How much public land in our cities has been carved out for the use of cars vs people? Quite a lot…the amount of land devoted roadways and parking in the U.S. can cover the entire state of West Virginia—that’s about 24,000 square miles or 62,000 square kilometers. He forgets or ignores that we don’t drive all the time, even as he inventories how many cars — running or otherwise — he owns. Car storage, generally subsidized by tax payers as street parking or as downtown lots that could be used for any number of better purposes (housing, in our increasingly expensive cities comes to mind), is completely ignored in his adulation for the not-so-open road.

Many cities no longer have room for cars. Many no longer have room for single family homes, which would put a crimp in the style of anyone who keeps a few non-running cars as parts donors. It’s hard to make sense of this book in the early part of a century that will see so much needed change. A better book would have steered a path through those changes with a plan to preserve the experience — not the skills — Crawford places so much value in. But he chose instead to fulminate against some as-yet-unbuilt nanny state, even as he demonstrates the need for it.

if the cost of food tracked the cost of housing

Would you pay £63 for a chicken? The artist who built a street to show house price madness

Beginning with the very origins of money, [the show] moves from financial deregulation to the bonfire of mortgage-backed securities, to the gushing petrol pump of quantitative easing, and relentless house price inflation – noting that it would now cost £63 to buy a chicken if groceries had increased at the same rate as homes.
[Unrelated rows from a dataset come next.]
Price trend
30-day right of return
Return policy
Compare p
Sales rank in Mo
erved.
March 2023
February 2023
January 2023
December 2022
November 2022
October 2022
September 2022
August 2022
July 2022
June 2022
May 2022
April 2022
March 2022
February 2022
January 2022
With Fishbone’s smooth American accent providing a slow, measured monologue, calmly explaining the intricacies of the global banking system over the top of his Powerpoint slides, it’s as if The Big Short has been remade as a soothing meditation video.

[…]

The film is certainly an entertaining 15 minutes. It charts how “money became postmodern” after Nixon removed the US dollar from the gold standard in 1971, giving central banks a free licence to print cash. “Money has always been a fictional thing,” Fishbone says, and all systems of valuation are “just social contracts based on mutual agreement and backed by some kind of institutional violence”.

The fiction doesn’t matter if we agree with it but that’s not his argument. The problem with the “mutual agreement” he mentions is that’s not universal…the property owners agree on how to value what they have but not with an eye to telling the have nots who make their property worth owning.

the work is there and so are the workers but where is the housing?

KETCHUM, Idaho—Ethan McKee-Bakos has had no trouble finding work since he moved to this upscale mountain town last February, earning $60,000 a year from two jobs. But Mr. McKee-Bakos spent nearly six weeks living out of his SUV in the nearby Sawtooth National Forest, unable to afford rent for a condo.

$60,000 a year…that equates to $30/hour, double the $15 wage target people are fighting for. And it’s not enough.

“If you live in Ketchum, there’s no shortage of work. There’s just a shortage of where you can live,” said Mr. McKee-Bakos, who works as a supply manager at a local hospital and a bouncer at a bar. “This is the first time I’ve experienced any type of homelessness.”

Like many towns in the West with economies built around tourism, Ketchum is facing a cascading housing crisis caused by a rush of new residents during the Covid-19 pandemic, growing demand for workers during the economic boom that has followed, and a shortage of affordable homes that was years in the making.

Just another town where the land values are so high — the revenue rentiers can extract from them so lucrative — that working people, the ones who make the town go, are left out in the tiresome game of musical chairs that is the private property market. A desirable location and the recreational benefits that go with it, some historical ties (Hemingway is associated with the town) — none of which was created by the people who hold the land — and all the value gets siphoned out by rentiers and landlords.